This book was picked semi-randomly out of a second hand shop's three quid pile when in a rush to catch a train. The provocative title sounded interesting, and the author's name was vaguely familiar from Radio 4, so I was expecting something moderately entertaining and/or thought-provoking like Radio 4 output often is.
There is a saying that assumption is the mother of all cock-ups. Well, I really dropped a bollock here.
50 People Who Buggered Up Britain starts off as you might expect with a table of contents. This lists the acknowledgements, introductory material, one chapter each for fifty-five people, and a summary. So the title's wrong for a start.
The acknowledgements then provide the first warning sign: it thanks the Daily Mail library.
Moving on to the introduction, right there on the first page he bangs on about blacks, “Asian” (by which we can safely assume is his code for Muslim) bombers, and Christian values. The remainder of this diatribe continues the general theme of God and declining moral values until it stops abruptly at page four, presumably because his green pen ran out of ink.
As Jeremy Hardy noted on a recent News Quiz, he likes it when people say “I'm not a racist but…” because that means he knows they're a loon and saves time deciding whether they have anything interesting to say. And so it took just a couple of minutes to discover that Quentin Letts is a Daily Mail reading, God-bothering, right-wing, prize bell-end.
Still, morbid curiousity drives me onwards. If you were to ask random Brits for a list of odious folk, the same names of senior policitians and celebrity attention-seekers will come up again and again. And indeed Quentin's selection contains few surprises. It is in alphabetical order, starting with Jeffrey Archer and concluding with Harold Wilson. Curiously, when I looked between Suzi Leather and Callum McCarthy I failed to see Quentin Letts, which strikes me as a serious omission.
His selection of politicians and their advisers manages to be about the only fair and balanced bit of the whole book, drawing equally from both the Labour and Conservative parties. Each one gets their greed and bad decisions pointed out, although he adds nothing to what we already knew. An odd inclusion is Margaret Thatcher, because I had a mental image of Quentin being the kind of person with a signed photograph of her next to his bed. It turned out to be praise followed by a rant about how he disagreed with the way she dealt with the miners' strike.
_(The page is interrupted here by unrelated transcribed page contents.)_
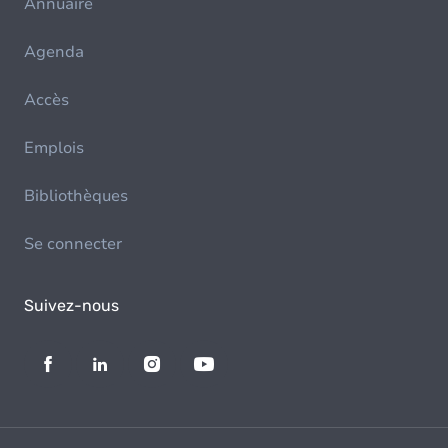
Annuaire
Agenda
Accès
Emplois
Bibliothèques
Se connecter
Suivez-nous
The choice of non-politicians at least adds a bit of insight into Quentin's diseased mind. Jimmy Saville gets blasted for not conforming. Given that this was written before Jimmy was accused of being a paedophile, Quentin would no doubt suffer an embolism if he were to try writing it today. Janet Street Porter features due to speaking funny and also being non-conforming. Why, she's been married more than once, the slattern! Alan Titchmarsh's only crime appears to be that he happened to be on the telly when Quentin was running out of ideas.
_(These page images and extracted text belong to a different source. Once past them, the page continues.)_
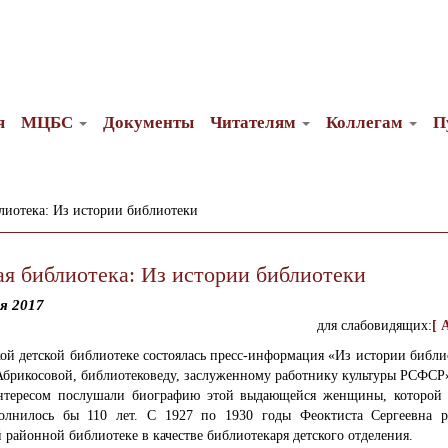
я
МЦБС
Документы
Читателям
Коллегам
П
лиотека: Из истории библиотеки
ая библиотека: Из истории библиотеки
я 2017
для слабовидящих:
[ 
ой детской библиотеке состоялась пресс-информация «Из истории библи
Абрикосовой, библиотековеду, заслуженному работнику культуры РСФСР
нтересом послушали биографию этой выдающейся женщины, которой 
олнилось бы 110 лет. С 1927 по 1930 годы Феоктиста Сергеевна р
 районной библиотеке в качестве библиотекаря детского отделения.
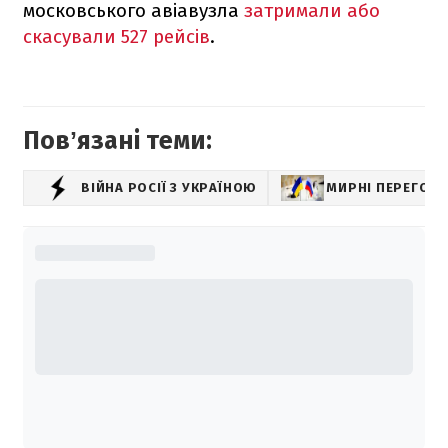
московського авіавузла
затримали або
скасували 527 рейсів
.
Повʼязані теми:
ВІЙНА РОСІЇ З УКРАЇНОЮ
МИРНІ ПЕРЕГОВ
He takes a pot shot at Rupert Murdoch, which I'm sure is completely unrelated to reports of him no longer writing for the Times. Sadly, he fails to document the method of his departure, which would no doubt have been riveting.
The money shots in this book are where the God-bothering shines through. Richard Dawkins is an “anti-Christ”, compounding his sins by having the wrong alma mater. The shame of going to Oxford instead of Cambridge! The Alternative Service Book earns The Very Rev. Ronald Jasper an entry, and Graham Kendrick gets his for writing hymns Quentin doesn't like. At the end of that, I'm amazed that God wasn't included for creating a universe that doesn't revolve around Quentin.
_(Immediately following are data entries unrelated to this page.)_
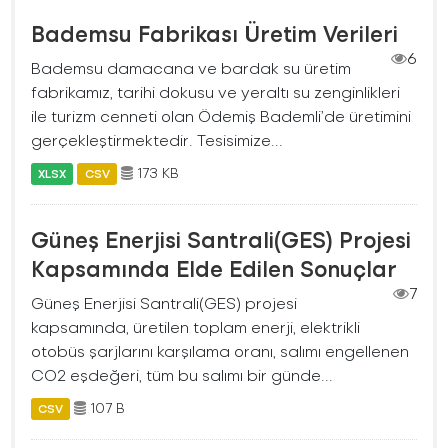
Bademsu Fabrikası Üretim Verileri
6
Bademsu damacana ve bardak su üretim
fabrikamız, tarihi dokusu ve yeraltı su zenginlikleri
ile turizm cenneti olan Ödemiş Bademli’de üretimini
gerçekleştirmektedir. Tesisimize...
173 KB
XLSX
CSV
Güneş Enerjisi Santrali(GES) Projesi
Kapsamında Elde Edilen Sonuçlar
7
Güneş Enerjisi Santrali(GES) projesi
kapsamında, üretilen toplam enerji, elektrikli
otobüs şarjlarını karşılama oranı, salımı engellenen
CO2 eşdeğeri, tüm bu salımı bir günde...
107 B
CSV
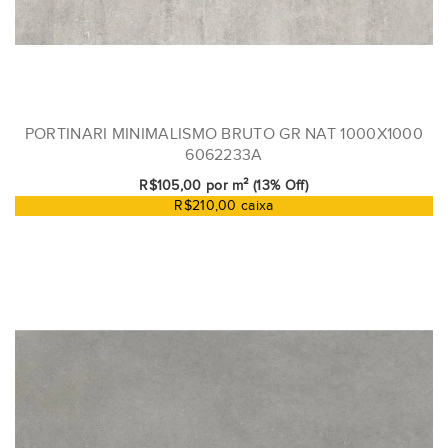
PORTINARI MINIMALISMO BRUTO GR NAT 1000X1000
6062233A
R$105,00 por m² (13% Off)
R$210,00 caixa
Incredibly, this drivel was a “best-seller”, apparently shifting 45,000 copies. At least I have the twin satisfaction of him not seeing a penny of royalties from my purchase and taking one of the copies of this tome out of circulation.
This is very much a book to leave in the loo. While the cover is made of shiny card that would get stuck in the U-bend, the pages within appear quite absorbent. Sadly, the Kindle version will rob you of even that pleasure.